DATA FOR THE TASK START

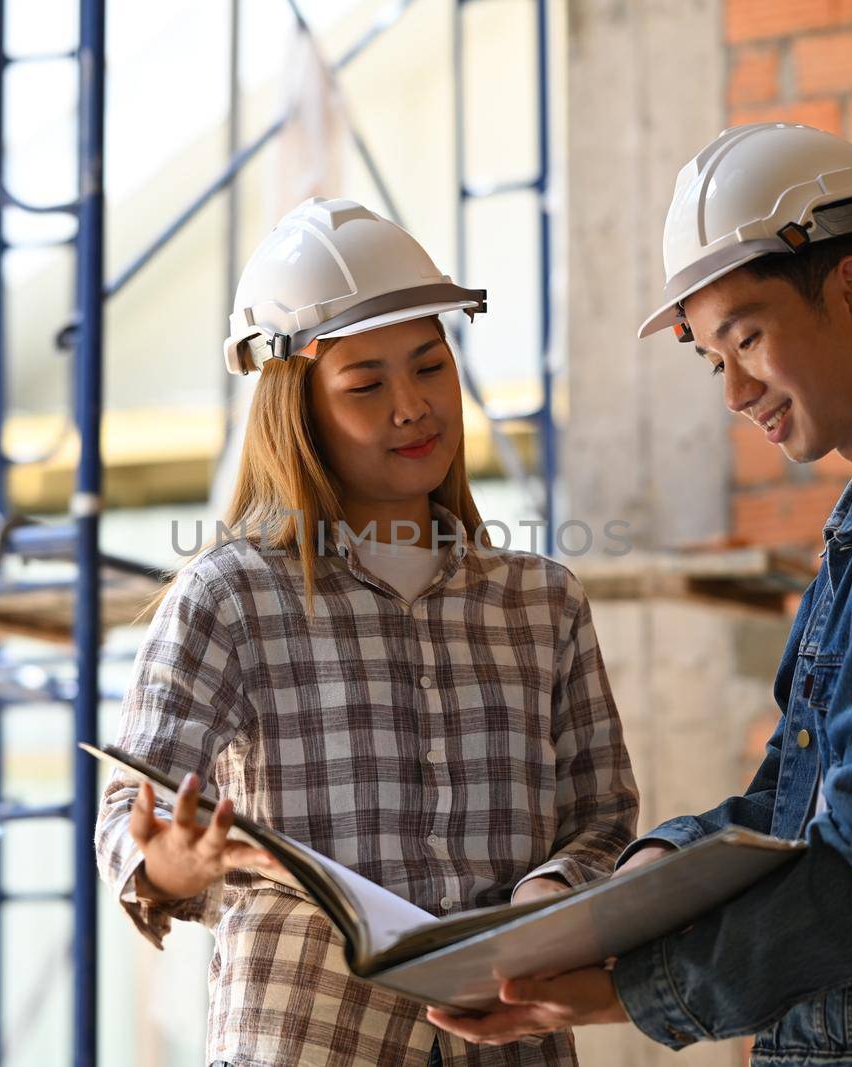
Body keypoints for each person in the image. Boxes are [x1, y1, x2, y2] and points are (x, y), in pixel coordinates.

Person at [429, 123, 852, 1066]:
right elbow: (795, 806)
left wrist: (628, 988)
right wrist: (655, 868)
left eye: (747, 336)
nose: (734, 389)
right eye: (711, 359)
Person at [95, 196, 639, 1066]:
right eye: (366, 384)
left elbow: (603, 815)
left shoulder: (543, 603)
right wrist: (175, 862)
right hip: (310, 1043)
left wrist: (546, 898)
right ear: (298, 410)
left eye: (430, 366)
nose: (412, 407)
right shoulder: (231, 596)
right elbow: (131, 819)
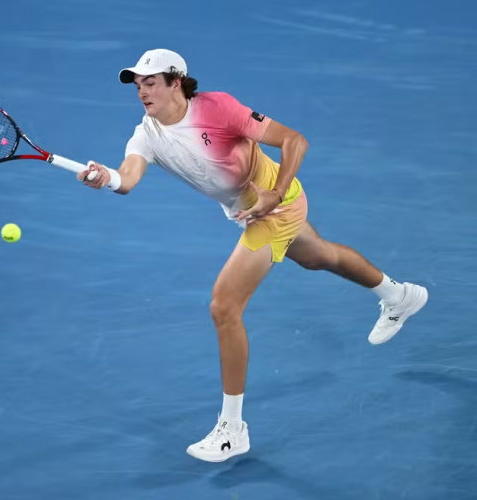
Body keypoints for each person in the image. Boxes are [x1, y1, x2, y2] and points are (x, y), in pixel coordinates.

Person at [77, 49, 429, 463]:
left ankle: (232, 430)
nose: (142, 92)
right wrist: (104, 178)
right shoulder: (147, 134)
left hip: (275, 206)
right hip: (247, 211)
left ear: (176, 82)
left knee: (224, 306)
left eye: (150, 82)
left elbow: (294, 140)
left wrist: (275, 194)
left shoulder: (218, 108)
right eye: (138, 85)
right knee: (319, 257)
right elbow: (127, 178)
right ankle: (399, 296)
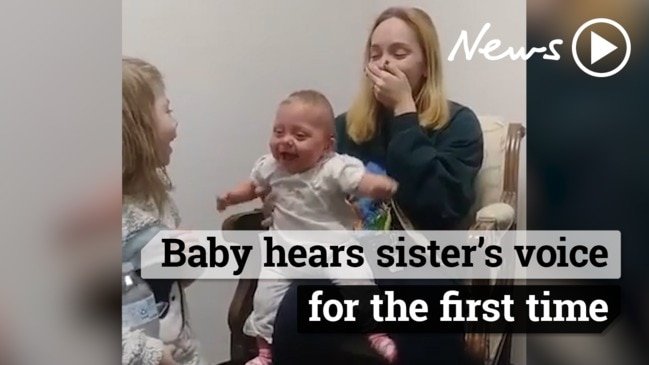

DATA FOR THE TASK END

Could you reproduce the records above exactly, leaving out every picture?

> **THE ANSWER**:
Body keypoints for each person in the image. Boxes are [x1, y1, x2, y2] and points are (x, y), in pixel coordinates.

Person at [429, 123, 852, 1066]:
right elbow: (795, 806)
left wrist: (628, 988)
right wrist: (655, 868)
left eye: (747, 336)
nose: (734, 389)
right eye: (711, 359)
Person at [95, 196, 639, 1066]:
right eye: (366, 384)
left elbow: (603, 815)
left shoulder: (543, 603)
right wrist: (175, 862)
right hip: (310, 1043)
left wrist: (546, 898)
right ear: (298, 410)
left eye: (430, 366)
nose: (412, 407)
right shoulder: (231, 596)
right elbow: (131, 819)
Body keypoints for each person in the image. Boxes are [x1, y1, x2, y2] and points are (x, y), in pixel coordinates.

Person at [77, 49, 429, 463]:
left ankle: (232, 430)
nose: (142, 92)
right wrist: (104, 178)
right shoulder: (147, 134)
left hip: (275, 206)
right hip: (247, 211)
left ear: (176, 82)
left knee: (224, 306)
left eye: (150, 82)
left elbow: (294, 140)
left wrist: (275, 194)
left shoulder: (218, 108)
right eye: (138, 85)
right knee: (319, 257)
right elbow: (127, 178)
right ankle: (399, 296)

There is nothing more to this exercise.